Using PTX actively

Hi,
I need generate a .ptx code with flag -ptx in nvcc command line arg and then i want modificate a .ptx then generate a executable to GPU.
Has anyone done this before?

Tanks!

Yes, see this project: http://code.google.com/p/gpuocelot

The approach that we take is to parse a PTX file, perform various transformations on it, emit another PTX program stored in host memory, load it as a module using the CUDA driver API, and then launch kernels within it using the CUDA driver API.

I tried to compile ocelot:

In file included from /usr/include/boost/dynamic_bitset.hpp:15,
from ./ocelot/executive/interface/CTAContext.h:12,
from ./ocelot/executive/interface/EmulatedKernel.h:21,
from ocelot/executive/implementation/Executive.cpp:17:
/usr/include/boost/dynamic_bitset/dynamic_bitset.hpp: In member function ‘size_t boost::dynamic_bitset<Block, Allocator>::count() const’:
/usr/include/boost/dynamic_bitset/dynamic_bitset.hpp:1021: error: ‘mode’ cannot appear in a constant-expression
/usr/include/boost/dynamic_bitset/dynamic_bitset.hpp:1021: error: template argument 1 is invalid
/usr/include/boost/dynamic_bitset/dynamic_bitset.hpp:1021: error: expected >' before ‘*’ token /usr/include/boost/dynamic_bitset/dynamic_bitset.hpp:1021: error: expected (’ before ‘*’ token
/usr/include/boost/dynamic_bitset/dynamic_bitset.hpp:1021: error: expected primary-expression before ‘>’ token
make[1]: ** [libOcelotExecutive_la-Executive.lo] Erro 1
make[1]: Saindo do diretório `/home/pcslara/Desktop/ocelot-0.4.72’
make: ** [install] Erro 2

I go to read documentation about this and after i go write here.
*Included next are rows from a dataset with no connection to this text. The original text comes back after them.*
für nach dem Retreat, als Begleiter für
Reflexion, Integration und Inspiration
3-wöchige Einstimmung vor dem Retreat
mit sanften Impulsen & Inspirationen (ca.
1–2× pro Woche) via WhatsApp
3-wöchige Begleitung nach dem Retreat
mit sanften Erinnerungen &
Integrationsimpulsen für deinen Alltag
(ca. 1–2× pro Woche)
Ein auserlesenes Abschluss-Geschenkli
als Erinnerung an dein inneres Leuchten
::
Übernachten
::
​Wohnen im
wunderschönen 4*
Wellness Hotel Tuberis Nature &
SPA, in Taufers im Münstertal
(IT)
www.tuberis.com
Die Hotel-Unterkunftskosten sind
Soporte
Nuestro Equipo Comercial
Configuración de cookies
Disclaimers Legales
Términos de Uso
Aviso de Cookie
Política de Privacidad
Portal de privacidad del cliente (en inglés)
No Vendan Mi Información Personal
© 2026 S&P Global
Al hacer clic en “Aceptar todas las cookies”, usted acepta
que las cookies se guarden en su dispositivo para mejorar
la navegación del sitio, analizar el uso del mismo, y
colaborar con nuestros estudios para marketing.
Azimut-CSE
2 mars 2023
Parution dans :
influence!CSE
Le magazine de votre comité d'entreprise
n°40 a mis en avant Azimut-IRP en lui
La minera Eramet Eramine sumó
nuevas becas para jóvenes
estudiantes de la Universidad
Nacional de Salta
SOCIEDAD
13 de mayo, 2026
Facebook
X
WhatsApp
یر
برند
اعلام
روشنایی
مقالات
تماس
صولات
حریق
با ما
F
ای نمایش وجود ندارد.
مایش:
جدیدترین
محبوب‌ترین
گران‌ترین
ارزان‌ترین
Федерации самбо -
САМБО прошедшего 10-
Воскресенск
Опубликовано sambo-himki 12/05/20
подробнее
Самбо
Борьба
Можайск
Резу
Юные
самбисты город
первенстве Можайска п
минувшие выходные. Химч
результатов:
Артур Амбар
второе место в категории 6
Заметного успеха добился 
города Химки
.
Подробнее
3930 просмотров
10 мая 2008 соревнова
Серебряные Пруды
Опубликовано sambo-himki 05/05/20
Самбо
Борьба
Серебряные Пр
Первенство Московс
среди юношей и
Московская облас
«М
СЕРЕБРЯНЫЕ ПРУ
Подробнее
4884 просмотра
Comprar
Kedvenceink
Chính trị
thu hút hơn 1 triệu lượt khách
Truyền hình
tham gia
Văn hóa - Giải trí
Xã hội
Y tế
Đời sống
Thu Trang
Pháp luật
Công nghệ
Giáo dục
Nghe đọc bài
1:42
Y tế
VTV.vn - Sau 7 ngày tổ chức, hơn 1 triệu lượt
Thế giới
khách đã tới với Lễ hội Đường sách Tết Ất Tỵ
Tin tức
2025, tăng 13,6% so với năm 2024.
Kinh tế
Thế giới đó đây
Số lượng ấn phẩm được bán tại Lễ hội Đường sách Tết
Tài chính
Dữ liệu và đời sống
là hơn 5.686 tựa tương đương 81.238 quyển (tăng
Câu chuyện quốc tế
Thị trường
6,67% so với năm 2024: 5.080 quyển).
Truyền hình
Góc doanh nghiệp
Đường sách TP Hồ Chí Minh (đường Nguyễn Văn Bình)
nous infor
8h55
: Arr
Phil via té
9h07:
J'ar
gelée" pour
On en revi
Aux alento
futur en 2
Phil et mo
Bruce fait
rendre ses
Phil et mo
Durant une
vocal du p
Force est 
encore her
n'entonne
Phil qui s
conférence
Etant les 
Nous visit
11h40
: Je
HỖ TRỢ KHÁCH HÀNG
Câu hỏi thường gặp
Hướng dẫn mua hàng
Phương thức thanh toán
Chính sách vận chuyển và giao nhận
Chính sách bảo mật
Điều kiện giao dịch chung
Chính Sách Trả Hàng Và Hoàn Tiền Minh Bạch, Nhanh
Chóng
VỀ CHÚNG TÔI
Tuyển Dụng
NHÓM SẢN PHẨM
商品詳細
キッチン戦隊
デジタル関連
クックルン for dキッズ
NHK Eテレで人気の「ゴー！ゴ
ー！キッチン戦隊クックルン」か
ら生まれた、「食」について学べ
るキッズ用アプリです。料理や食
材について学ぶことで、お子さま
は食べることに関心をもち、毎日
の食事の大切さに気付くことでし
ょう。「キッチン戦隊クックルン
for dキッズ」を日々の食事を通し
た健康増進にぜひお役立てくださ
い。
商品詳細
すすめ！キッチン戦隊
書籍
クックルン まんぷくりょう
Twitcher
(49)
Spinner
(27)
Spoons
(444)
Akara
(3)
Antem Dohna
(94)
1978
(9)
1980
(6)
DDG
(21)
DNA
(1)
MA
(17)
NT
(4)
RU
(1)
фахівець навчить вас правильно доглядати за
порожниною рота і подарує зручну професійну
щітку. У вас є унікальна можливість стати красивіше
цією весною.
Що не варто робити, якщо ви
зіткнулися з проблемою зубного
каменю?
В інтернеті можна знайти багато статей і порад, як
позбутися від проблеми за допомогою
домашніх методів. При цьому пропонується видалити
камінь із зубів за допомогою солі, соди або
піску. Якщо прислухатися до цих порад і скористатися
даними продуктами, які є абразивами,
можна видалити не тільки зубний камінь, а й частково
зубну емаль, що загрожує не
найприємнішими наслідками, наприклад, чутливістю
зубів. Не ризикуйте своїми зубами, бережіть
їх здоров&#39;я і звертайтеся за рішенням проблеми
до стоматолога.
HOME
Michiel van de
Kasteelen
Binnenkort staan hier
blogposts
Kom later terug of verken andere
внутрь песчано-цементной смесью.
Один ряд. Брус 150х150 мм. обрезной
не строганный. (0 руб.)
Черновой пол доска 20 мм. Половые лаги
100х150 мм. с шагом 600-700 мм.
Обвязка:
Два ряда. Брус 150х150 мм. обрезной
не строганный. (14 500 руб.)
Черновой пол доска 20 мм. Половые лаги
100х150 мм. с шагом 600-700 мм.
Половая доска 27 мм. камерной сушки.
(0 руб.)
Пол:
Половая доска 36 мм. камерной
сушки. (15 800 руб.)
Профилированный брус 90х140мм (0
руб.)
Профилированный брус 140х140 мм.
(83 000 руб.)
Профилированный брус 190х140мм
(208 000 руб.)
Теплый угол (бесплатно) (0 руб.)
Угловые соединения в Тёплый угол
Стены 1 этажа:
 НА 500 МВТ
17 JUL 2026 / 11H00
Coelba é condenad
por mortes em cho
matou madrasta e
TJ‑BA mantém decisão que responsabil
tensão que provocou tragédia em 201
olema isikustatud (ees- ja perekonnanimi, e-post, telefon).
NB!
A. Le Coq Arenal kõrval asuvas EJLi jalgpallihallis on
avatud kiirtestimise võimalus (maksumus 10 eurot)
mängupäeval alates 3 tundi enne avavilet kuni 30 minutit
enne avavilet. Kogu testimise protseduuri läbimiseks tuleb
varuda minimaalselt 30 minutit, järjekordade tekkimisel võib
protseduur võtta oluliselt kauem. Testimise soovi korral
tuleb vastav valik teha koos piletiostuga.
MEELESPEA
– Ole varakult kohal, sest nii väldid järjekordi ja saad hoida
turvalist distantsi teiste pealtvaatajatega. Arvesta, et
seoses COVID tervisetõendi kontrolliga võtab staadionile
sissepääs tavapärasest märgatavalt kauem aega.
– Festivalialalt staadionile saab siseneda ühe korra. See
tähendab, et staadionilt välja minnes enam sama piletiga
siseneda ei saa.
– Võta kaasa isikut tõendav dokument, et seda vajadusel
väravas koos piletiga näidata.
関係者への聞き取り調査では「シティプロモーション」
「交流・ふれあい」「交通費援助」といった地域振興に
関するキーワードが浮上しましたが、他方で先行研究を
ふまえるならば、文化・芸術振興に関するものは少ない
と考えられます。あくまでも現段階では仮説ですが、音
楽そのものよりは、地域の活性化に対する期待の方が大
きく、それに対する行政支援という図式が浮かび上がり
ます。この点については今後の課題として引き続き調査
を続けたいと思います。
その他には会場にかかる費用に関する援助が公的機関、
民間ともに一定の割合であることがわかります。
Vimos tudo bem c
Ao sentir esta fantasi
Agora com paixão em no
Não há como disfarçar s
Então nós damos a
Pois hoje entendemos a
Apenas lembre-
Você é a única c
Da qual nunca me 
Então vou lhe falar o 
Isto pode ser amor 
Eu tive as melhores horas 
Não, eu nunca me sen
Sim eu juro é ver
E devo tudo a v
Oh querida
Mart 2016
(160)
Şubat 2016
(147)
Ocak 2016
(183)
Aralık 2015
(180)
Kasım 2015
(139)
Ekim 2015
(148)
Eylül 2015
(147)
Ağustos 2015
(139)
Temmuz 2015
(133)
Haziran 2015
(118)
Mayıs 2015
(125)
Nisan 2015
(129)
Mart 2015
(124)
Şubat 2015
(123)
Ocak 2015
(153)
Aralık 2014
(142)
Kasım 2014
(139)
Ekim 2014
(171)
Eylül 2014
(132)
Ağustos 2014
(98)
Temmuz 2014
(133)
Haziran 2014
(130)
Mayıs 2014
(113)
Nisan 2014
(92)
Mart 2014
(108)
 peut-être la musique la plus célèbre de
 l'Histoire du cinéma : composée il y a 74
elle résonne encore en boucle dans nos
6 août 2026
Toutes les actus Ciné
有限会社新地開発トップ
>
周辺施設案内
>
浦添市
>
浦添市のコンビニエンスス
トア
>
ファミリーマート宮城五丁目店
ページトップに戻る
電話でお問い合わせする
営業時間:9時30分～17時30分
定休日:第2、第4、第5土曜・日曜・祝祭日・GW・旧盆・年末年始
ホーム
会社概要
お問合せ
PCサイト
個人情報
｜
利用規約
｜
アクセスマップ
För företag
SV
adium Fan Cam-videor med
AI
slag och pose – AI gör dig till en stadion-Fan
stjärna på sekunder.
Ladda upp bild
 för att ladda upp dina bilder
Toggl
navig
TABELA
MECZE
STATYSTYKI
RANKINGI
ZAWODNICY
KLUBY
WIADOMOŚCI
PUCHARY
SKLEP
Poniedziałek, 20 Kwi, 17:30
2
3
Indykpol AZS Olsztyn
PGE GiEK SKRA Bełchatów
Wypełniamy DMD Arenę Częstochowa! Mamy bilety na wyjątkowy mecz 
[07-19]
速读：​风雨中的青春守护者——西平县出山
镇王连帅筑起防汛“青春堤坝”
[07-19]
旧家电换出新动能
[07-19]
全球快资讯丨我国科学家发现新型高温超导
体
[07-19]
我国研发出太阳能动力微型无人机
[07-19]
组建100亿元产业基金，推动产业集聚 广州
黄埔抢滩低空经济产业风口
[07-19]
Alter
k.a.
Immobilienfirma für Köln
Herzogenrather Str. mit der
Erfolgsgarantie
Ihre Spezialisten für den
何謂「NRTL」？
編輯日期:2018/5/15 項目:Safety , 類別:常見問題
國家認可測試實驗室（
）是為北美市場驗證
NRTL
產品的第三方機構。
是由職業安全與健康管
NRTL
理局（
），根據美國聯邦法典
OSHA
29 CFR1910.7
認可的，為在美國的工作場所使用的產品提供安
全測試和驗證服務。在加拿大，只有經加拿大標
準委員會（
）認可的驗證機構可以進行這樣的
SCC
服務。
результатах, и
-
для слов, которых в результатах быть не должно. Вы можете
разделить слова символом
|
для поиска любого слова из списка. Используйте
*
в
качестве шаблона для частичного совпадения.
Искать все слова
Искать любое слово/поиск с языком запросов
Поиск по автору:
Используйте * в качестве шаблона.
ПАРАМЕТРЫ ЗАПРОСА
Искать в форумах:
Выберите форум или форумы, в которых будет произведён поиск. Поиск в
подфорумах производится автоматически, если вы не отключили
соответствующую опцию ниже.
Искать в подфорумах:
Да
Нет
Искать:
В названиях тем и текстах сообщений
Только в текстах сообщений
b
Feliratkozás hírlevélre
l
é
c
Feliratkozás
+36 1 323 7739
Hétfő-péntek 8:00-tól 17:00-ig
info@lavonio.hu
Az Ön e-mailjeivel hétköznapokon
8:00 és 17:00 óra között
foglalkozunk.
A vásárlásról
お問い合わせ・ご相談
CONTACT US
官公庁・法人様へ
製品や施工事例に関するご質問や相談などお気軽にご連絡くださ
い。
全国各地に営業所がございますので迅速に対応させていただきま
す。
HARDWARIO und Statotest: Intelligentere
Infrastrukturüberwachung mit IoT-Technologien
That is a known problem with gcc 4.3 and boost-1.37 that Redhat and Ubuntu have been shipping. See here, for example. There is a patch floating around for it on the boost mailing lists.

EDIT: Redhat’s bug report has the patch I applied to fix it here.

I have done that, I think…

First, enable “verbose” option of NVCC and note down all the steps that lead to production of EXE.
Now, modify your PTX and run the commands that NVCC runs after generation of PTX :). I think it worked for me.

In dynamic_bitset.hpp change line 1022 to

return do_count(m_bits.begin(), num_blocks(), Block(0),

                                   static_cast<value_to_type<true> *>(0));

This modification fixed the problem in compilation.